Other Post-Employment Benefits
The Cook County Pension Fund administers a Postemployment Group Healthcare Benefit Plan (PGHBP) that provides healthcare and vision benefits for annuitants who elect to participate and their dependents. In FY2023, 18,686 active members and 11,385 retirees or other beneficiaries received benefit payments. The plan is administered through a trust but is funded on a “pay-as-you-go” basis. This means neither the Pension Fund nor Cook County is accumulating assets to pay for future OPEB benefits. Instead, benefit expenses are paid for as they come due. In FY2023, $47.2 million of the County’s pension contribution was dedicated to OPEB costs. The PGHBP expects employees and spouse annuitant contributions to cover 56% of annual medical costs.

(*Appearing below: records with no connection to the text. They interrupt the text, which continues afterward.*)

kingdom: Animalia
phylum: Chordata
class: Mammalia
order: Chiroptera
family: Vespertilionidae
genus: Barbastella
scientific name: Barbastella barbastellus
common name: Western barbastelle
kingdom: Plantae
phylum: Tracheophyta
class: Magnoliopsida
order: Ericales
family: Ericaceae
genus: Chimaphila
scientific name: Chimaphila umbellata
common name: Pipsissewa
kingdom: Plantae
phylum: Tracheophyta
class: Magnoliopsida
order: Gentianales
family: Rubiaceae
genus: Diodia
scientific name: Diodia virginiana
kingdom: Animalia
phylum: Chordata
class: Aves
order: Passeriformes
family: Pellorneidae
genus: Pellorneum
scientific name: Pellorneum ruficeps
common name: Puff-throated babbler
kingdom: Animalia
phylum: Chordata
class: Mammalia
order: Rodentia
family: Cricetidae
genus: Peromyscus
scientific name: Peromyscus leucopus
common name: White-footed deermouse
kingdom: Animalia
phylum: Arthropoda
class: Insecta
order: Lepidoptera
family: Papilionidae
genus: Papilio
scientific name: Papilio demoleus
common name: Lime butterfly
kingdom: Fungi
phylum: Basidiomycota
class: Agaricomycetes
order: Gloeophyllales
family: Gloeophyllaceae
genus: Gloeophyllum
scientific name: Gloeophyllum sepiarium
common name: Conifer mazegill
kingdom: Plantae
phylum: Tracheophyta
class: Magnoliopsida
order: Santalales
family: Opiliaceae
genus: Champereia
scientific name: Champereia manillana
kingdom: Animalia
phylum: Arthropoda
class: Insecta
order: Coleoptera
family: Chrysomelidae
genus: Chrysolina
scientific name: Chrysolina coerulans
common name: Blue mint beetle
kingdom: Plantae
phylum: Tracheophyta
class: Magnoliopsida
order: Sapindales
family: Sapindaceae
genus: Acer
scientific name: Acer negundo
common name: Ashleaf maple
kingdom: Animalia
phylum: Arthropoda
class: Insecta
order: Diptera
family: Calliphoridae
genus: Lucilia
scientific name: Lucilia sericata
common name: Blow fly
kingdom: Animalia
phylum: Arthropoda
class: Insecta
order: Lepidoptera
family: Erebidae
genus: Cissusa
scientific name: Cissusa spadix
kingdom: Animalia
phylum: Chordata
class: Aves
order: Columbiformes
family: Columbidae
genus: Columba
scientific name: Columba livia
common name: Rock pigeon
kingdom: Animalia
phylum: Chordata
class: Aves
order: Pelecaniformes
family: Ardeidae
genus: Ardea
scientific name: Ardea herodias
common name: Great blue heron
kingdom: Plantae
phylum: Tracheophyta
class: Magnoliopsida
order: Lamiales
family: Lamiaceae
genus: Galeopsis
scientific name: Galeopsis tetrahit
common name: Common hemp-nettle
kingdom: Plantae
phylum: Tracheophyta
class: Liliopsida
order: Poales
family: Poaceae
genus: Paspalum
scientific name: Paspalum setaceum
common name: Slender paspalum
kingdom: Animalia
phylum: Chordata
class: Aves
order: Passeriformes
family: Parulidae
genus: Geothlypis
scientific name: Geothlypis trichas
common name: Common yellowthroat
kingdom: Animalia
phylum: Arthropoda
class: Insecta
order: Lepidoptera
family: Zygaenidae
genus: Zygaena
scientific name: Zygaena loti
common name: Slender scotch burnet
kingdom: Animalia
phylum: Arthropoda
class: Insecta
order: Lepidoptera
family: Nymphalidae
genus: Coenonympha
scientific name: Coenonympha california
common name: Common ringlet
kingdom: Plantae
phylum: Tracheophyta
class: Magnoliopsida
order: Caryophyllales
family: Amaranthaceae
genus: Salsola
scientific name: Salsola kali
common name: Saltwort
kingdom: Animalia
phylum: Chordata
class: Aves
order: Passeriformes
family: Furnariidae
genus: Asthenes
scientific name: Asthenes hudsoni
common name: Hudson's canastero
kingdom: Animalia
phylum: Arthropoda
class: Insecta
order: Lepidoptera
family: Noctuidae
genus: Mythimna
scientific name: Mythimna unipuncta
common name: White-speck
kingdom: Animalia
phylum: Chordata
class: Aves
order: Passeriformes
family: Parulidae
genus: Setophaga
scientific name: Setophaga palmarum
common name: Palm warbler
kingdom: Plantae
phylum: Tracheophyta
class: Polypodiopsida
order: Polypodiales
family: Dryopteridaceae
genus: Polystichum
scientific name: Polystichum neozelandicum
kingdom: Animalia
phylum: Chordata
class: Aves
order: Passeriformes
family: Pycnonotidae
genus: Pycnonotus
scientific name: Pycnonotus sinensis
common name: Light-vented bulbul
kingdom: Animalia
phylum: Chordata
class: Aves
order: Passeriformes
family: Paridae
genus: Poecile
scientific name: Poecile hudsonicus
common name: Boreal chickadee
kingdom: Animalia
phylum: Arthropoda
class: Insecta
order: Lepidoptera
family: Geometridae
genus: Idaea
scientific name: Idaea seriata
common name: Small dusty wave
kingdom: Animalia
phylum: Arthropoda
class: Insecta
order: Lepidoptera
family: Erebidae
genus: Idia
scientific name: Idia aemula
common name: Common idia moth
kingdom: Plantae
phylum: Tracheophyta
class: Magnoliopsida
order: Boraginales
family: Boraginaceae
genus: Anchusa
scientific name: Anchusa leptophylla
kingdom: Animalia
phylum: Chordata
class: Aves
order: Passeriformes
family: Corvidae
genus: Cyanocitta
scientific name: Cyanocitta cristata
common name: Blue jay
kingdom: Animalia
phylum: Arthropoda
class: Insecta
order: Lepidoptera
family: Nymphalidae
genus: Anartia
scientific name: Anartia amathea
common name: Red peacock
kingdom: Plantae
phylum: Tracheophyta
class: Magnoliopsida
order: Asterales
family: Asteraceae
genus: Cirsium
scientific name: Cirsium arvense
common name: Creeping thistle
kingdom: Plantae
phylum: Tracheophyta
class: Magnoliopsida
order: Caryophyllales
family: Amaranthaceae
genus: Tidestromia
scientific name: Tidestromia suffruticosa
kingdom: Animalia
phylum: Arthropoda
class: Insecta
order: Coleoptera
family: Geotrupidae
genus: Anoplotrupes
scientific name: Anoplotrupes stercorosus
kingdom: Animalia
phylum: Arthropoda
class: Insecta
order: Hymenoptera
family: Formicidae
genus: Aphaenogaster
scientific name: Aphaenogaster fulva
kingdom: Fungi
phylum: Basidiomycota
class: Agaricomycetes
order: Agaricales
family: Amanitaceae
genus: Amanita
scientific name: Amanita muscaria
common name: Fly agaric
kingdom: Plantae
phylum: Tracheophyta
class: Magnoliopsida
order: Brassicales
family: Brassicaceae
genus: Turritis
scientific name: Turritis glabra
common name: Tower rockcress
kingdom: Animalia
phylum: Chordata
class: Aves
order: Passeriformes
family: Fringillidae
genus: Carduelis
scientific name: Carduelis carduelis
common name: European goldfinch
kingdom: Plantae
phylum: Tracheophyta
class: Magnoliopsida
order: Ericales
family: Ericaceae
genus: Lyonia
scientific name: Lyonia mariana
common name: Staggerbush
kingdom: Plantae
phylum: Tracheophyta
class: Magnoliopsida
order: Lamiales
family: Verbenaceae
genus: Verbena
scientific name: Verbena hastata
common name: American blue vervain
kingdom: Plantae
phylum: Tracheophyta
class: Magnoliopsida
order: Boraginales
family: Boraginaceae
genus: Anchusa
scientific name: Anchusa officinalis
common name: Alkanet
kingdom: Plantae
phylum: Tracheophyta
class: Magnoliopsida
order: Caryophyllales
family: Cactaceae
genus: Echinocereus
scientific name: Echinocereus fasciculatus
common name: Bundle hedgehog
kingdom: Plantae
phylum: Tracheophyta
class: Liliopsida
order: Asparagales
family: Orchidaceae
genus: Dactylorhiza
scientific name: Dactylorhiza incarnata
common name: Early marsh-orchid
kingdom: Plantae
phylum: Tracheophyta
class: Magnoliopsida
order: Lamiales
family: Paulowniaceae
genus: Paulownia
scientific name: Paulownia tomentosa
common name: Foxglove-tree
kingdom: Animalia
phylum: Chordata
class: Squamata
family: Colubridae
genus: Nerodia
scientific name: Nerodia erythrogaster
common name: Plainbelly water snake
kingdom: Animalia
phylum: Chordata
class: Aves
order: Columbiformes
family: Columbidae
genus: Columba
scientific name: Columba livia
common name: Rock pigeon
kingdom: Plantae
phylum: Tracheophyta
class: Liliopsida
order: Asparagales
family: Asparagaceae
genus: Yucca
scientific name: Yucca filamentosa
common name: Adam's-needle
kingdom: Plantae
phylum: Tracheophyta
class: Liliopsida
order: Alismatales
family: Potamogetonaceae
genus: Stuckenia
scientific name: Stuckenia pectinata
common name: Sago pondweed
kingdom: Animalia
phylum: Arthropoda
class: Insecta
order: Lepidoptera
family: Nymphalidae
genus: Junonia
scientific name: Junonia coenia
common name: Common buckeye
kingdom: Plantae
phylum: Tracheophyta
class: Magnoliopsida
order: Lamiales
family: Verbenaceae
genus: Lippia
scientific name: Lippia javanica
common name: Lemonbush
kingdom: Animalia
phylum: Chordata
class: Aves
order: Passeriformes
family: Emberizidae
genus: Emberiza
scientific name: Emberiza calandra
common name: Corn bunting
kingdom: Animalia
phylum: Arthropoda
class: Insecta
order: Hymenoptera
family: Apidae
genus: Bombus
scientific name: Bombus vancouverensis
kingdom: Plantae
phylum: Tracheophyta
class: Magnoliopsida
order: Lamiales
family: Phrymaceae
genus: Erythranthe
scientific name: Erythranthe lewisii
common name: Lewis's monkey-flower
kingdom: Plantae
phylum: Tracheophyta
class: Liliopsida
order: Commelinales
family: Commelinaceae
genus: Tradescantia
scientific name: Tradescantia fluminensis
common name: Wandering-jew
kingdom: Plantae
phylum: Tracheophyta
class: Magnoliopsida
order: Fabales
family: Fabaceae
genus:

Pension funds and governments are required to report information about OPEB liabilities, assets (if any), and expenses in their financial statements. Cook County reported total OPEB liability to be $1.8 billion as of December 31, 2023. The reported OPEB liability represents a net increase of $138.9 million from the prior year due to a decrease in the discount rate used to calculate the benefits from 3.65% in FY2022 to 3.26% in FY2023.
For more information about the Cook County pension fund in the FY2025 recommended budget, see the Civic Federation’s analysis.
References
(1) The Civic Federation calculates investment rate of return using the following formula: Current Year Rate of Return = Current Year Gross Investment Income/ (0.5*(Previous Year Market Value of Assets + Current Year Market Value of Assets – Current Year Gross Investment Income)). This is not necessarily the formula used by the pension funds’ actuaries and investment managers; thus investment rates of return reported here may differ from those reported in a fund’s actuarial statements. However, it is a standard actuarial formula. Gross investment income includes income from securities lending activities, net of borrower rebates. It does not subtract out related investment and securities lending fees, which are treated as expenses.